* [WORK TO BE COMPLETED]
Print the text lines from the entries below word for word, without the pictures.
── RECORDED INFORMATION
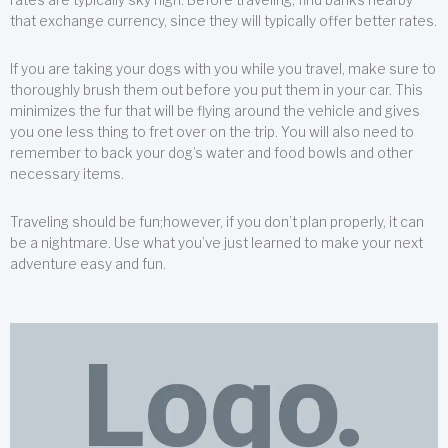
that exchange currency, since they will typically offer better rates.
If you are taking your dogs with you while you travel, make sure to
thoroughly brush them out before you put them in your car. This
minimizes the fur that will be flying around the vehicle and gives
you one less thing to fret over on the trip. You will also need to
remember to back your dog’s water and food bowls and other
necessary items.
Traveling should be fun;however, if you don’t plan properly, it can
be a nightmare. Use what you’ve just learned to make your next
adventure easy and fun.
────
* [RESULT FOR THIS EXERCISE]
that exchange currency, since they will typically offer better rates.
If you are taking your dogs with you while you travel, make sure to
thoroughly brush them out before you put them in your car. This
minimizes the fur that will be flying around the vehicle and gives
you one less thing to fret over on the trip. You will also need to
remember to back your dog’s water and food bowls and other
necessary items.
Traveling should be fun;however, if you don’t plan properly, it can
be a nightmare. Use what you’ve just learned to make your next
adventure easy and fun.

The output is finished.